* **抜粋本文**:
生活習慣病管理料への対応を改めて考える
いよいよ6月から、令和6年度診療報酬改定が実施される。食費、電気代などの値上げもやむを得ないという雰囲気の中、受診に関する話題も様々なメディアで取り上げられ、同様の雰囲気を醸し出している(参考:6月から初・再診時に負担増 医療従事者の賃上げで―診療報酬改定<時事通信>)。実施直前においても、やはり生活習慣病管理料に関する相談は多くある印象だ。これまでも生活習慣病管理料に関する情報はお届してきたが、今回は6月からの実施ということでこれまでよりも十分に時間があることで、考える時間が多くあり、対応方針などに変化が続いている。私自身もいろいろな話を聞いたりしながら、考え方を常に見直し、アップデートをし、そして見直すことを繰り返している。
参考:
生活習慣病管理料Ⅱを算定する医療機関に求められる連携の視点と評価の整理
あくまでも私の把握している範囲になるが、実際の備えの状況などを踏まえて、参考の一つにでもしていただければと思い、ご紹介したい。

(データセットの項目)
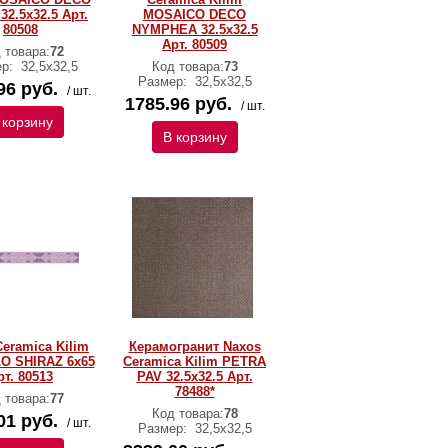
32.5x32.5 Арт.
MOSAICO DECO
80508
NYMPHEA 32.5x32.5
Арт. 80509
 товара:
72
ер:
32,5х32,5
Код товара:
73
Размер:
32,5х32,5
96 руб.
/ шт.
1785.96 руб.
/ шт.
 корзину
В корзину
eramica Kilim
Керамогранит Naxos
O SHIRAZ 6x65
Ceramica Kilim PETRA
рт. 80513
PAV 32.5x32.5 Арт.
78488*
 товара:
77
Код товара:
78
01 руб.
/ шт.
Размер:
32,5х32,5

* **課題の目的**: 生活習慣病管理料についての文章から、「生活習慣病管理料への対応を改めて考える」という語句を含むところで始め、「ければと思い、ご紹介したい。」の後で終わる部分を、一字も変えずに書き写してください。

* **課題の解答**:
生活習慣病管理料への対応を改めて考える
いよいよ6月から、令和6年度診療報酬改定が実施される。食費、電気代などの値上げもやむを得ないという雰囲気の中、受診に関する話題も様々なメディアで取り上げられ、同様の雰囲気を醸し出している(参考:6月から初・再診時に負担増 医療従事者の賃上げで―診療報酬改定<時事通信>)。実施直前においても、やはり生活習慣病管理料に関する相談は多くある印象だ。これまでも生活習慣病管理料に関する情報はお届してきたが、今回は6月からの実施ということでこれまでよりも十分に時間があることで、考える時間が多くあり、対応方針などに変化が続いている。私自身もいろいろな話を聞いたりしながら、考え方を常に見直し、アップデートをし、そして見直すことを繰り返している。
参考:
生活習慣病管理料Ⅱを算定する医療機関に求められる連携の視点と評価の整理
あくまでも私の把握している範囲になるが、実際の備えの状況などを踏まえて、参考の一つにでもしていただければと思い、ご紹介したい。